The University of Arkansas for Medical Sciences (UAMS) will provide contraceptive services and reproductive health education to women living in Carroll and 13 other rural Arkansas counties in an effort to prevent unintended pregnancies and to improve access to women’s health care in Arkansas.

Through a private philanthropic grant awarded to the UAMS Institute for Community Health Innovation, UAMS will deploy mobile health units — vehicles equipped to provide services such as health screenings, prenatal care services and vaccinations — to provide contraceptives and education to women living in 14 counties.

By providing contraceptive services in those counties — Carroll, Ashley, Little River, Lee, Madison, Miller, Ouachita, Phillips, Newton, Sebastian, Sevier, St. Francis, Union and Washington — UAMS aims to eliminate barriers women may currently experience when trying to receive contraception, such as transportation, costs and language and cultural barriers.

“Women living in rural communities face a lot of challenges when trying to receive the contraceptive method of their choice,” said Kelly Conroy, senior director of Community Programs at the UAMS Institute for Community Health Innovation. “Their local clinics may not offer a full range of contraception methods, or they may not be available on-site. By bringing our mobile health units to those communities and working alongside their clinics and their local organizations, we want to help women navigate their reproductive health safely and effectively.”

The institute will work with organizations and clinics in the 14 counties to help schedule appointments for women ahead of the mobile unit’s visit. Patients will be preregistered to allow staff to prepare their contraceptive method of choice.

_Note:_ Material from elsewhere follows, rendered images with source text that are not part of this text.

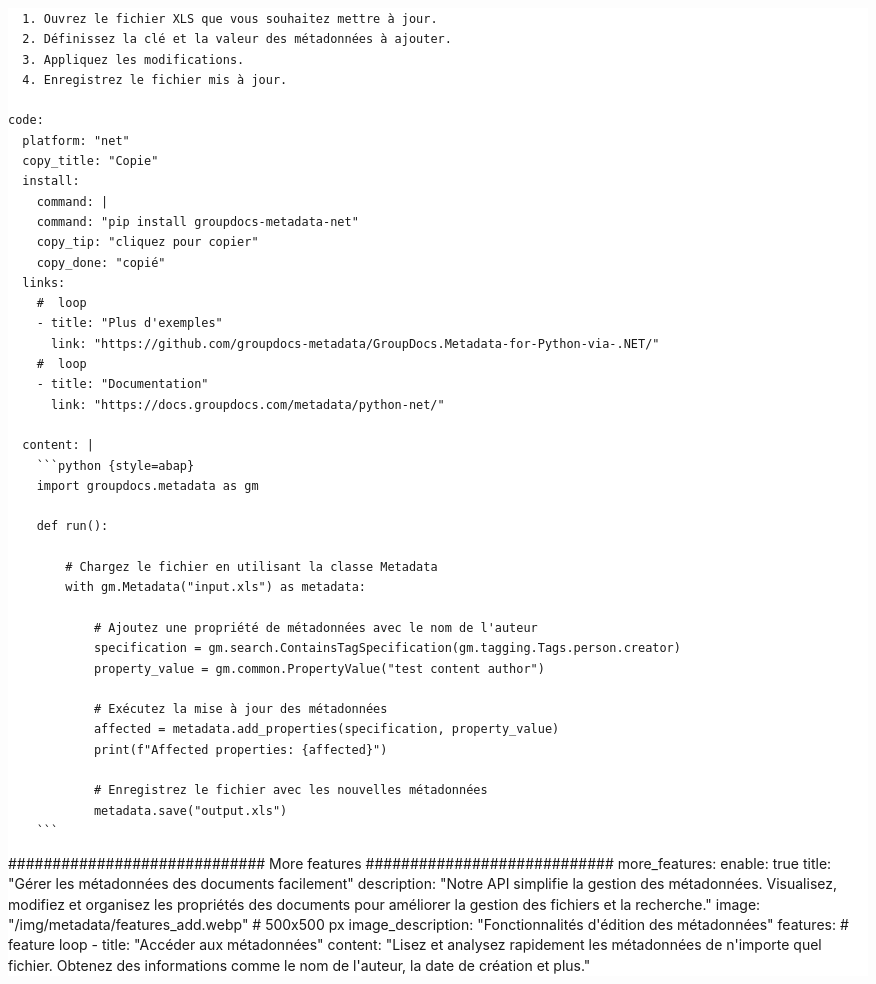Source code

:       1. Ouvrez le fichier XLS que vous souhaitez mettre à jour.
      2. Définissez la clé et la valeur des métadonnées à ajouter.
      3. Appliquez les modifications.
      4. Enregistrez le fichier mis à jour.
   
    code:
      platform: "net"
      copy_title: "Copie"
      install:
        command: |
        command: "pip install groupdocs-metadata-net"
        copy_tip: "cliquez pour copier"
        copy_done: "copié"
      links:
        #  loop
        - title: "Plus d'exemples"
          link: "https://github.com/groupdocs-metadata/GroupDocs.Metadata-for-Python-via-.NET/"
        #  loop
        - title: "Documentation"
          link: "https://docs.groupdocs.com/metadata/python-net/"
          
      content: |
        ```python {style=abap}
        import groupdocs.metadata as gm

        def run():

            # Chargez le fichier en utilisant la classe Metadata
            with gm.Metadata("input.xls") as metadata:

                # Ajoutez une propriété de métadonnées avec le nom de l'auteur
                specification = gm.search.ContainsTagSpecification(gm.tagging.Tags.person.creator)
                property_value = gm.common.PropertyValue("test content author")

                # Exécutez la mise à jour des métadonnées
                affected = metadata.add_properties(specification, property_value)
                print(f"Affected properties: {affected}")
            
                # Enregistrez le fichier avec les nouvelles métadonnées
                metadata.save("output.xls")
        ```  

############################# More features ############################
more_features:
  enable: true
  title: "Gérer les métadonnées des documents facilement"
  description: "Notre API simplifie la gestion des métadonnées. Visualisez, modifiez et organisez les propriétés des documents pour améliorer la gestion des fichiers et la recherche."
  image: "/img/metadata/features_add.webp" # 500x500 px
  image_description: "Fonctionnalités d'édition des métadonnées"
  features:
    # feature loop
    - title: "Accéder aux métadonnées"
      content: "Lisez et analysez rapidement les métadonnées de n'importe quel fichier. Obtenez des informations comme le nom de l'auteur, la date de création et plus."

Those methods might include the insertion of long-acting reversible contraception (LARC), a prescription for birth control pills or other options.

“Partnering with community-based organizations is critical to this project’s success,” Conroy said. “Those partners who have established trust in their communities will help drive this project and will help move Arkansas toward a better and healthier state for all women.”

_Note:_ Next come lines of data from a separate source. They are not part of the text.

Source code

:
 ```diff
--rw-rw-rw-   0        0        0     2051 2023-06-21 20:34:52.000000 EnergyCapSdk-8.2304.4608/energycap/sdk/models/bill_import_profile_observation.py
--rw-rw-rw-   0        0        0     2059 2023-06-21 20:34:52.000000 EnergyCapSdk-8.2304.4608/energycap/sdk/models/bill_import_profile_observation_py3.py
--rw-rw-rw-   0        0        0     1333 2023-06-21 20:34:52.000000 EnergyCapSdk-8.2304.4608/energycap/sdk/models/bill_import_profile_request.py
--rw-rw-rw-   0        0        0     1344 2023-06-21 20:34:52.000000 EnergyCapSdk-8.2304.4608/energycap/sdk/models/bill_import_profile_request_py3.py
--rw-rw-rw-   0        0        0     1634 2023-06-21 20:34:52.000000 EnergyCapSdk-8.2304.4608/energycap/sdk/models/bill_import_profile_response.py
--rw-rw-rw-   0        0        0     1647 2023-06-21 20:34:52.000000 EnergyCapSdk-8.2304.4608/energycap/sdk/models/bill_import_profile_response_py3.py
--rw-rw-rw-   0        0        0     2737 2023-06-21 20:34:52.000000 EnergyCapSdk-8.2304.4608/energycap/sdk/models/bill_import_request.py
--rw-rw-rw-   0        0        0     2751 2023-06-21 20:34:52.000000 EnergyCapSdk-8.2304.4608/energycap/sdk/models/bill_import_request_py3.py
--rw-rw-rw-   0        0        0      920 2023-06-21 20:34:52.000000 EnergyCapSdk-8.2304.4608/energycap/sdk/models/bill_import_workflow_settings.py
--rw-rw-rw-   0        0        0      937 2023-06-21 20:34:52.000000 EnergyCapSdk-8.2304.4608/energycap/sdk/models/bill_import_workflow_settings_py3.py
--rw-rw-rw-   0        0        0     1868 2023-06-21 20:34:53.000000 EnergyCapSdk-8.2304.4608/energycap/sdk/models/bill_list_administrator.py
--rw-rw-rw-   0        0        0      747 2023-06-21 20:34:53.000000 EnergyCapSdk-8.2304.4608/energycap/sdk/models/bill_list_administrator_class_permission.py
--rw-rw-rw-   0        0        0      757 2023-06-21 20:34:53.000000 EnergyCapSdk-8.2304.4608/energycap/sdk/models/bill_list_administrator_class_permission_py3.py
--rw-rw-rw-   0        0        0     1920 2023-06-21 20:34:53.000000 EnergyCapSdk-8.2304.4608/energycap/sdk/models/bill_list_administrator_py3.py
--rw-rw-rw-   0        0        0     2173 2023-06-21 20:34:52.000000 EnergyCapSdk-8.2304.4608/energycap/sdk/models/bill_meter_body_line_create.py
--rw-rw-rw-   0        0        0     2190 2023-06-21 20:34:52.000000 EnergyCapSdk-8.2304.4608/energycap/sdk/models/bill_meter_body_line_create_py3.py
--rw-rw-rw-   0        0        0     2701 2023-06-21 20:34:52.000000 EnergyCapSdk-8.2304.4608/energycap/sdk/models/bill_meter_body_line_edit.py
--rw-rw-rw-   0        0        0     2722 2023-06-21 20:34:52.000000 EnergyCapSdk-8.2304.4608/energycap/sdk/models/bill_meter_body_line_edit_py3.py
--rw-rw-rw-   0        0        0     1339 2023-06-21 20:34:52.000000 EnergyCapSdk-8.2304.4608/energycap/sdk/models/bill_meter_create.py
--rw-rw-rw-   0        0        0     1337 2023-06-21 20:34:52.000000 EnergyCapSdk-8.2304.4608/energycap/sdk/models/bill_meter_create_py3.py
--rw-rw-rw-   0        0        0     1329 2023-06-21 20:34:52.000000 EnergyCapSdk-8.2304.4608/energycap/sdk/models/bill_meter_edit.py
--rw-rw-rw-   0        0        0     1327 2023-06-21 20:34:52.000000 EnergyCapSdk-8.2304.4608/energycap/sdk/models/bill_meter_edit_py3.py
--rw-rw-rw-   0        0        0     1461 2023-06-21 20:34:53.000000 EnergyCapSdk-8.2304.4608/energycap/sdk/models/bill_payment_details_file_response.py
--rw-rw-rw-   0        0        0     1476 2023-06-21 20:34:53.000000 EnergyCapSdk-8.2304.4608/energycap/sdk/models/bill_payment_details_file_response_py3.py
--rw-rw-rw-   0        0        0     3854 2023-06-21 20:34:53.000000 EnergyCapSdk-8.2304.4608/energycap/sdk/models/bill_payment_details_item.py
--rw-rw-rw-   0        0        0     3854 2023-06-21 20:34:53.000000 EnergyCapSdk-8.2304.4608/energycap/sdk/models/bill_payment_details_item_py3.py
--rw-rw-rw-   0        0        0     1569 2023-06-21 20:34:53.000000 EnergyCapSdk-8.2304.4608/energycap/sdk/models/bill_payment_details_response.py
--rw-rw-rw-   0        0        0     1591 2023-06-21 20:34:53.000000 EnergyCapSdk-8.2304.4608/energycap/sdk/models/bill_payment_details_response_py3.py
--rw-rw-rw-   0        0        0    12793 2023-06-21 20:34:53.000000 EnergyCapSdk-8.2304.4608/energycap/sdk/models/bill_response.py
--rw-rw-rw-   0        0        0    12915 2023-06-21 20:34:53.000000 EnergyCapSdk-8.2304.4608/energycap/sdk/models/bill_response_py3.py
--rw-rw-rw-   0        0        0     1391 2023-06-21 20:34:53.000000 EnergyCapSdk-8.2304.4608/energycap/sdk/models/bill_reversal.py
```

The mobile health units will also be equipped to provide complementary services such as reproductive health education and testing for sexually transmitted infections. Clients also will be connected with trained community health workers who can help them access more resources and connect to other health care services.

As part of the project, UAMS also will train nearly 50 UAMS family medicine residents on LARC insertion, as well as discuss how to initiate conversations with their patients regarding their reproductive health goals. The project joins another UAMS-led initiative to prevent unintended pregnancies by providing training and support for administrators, clinical providers and billing personnel at delivering hospitals across the state so they can offer LARC to patients who have just given birth.

Immediate and early postpartum is an ideal time to begin contraception because women are accessing the health care system and are known not to be pregnant, said Nirvana Manning, M.D., professor and chair of the UAMS Department of Obstetrics and Gynecology. While percentages vary, upwards of 60 percent of women in Arkansas don’t return to their provider for their six-week postpartum visit.

For several years Arkansas has ranked as one of the worst states in America for maternal mortality. The U.S. Centers for Disease Control and Prevention (CDC) reported last year that in 2019, about 35 percent of all pregnancies in the United States were unintended. In 2022, the Arkansas Department of Health said that 54 percent of women in Arkansas reported that they were not trying to get pregnant when they did.

The financial burden on states and the federal government from unintended pregnancies is more than $21 billion, according to a 2022 report from the U.S. Congressional Joint Economic Committee.

The LARC initiative has been endorsed by the American Congress of Obstetricians and Gynecologists (ACOG), the American Academy of Pediatrics (AAP), the American Academy of Family Physicians (AAFP) and the CDC as among the most effective family planning methods. Clinical practice guidelines from the CDC and ACOG support immediate postpartum insertions for both IUDs and implants, with few contraindications.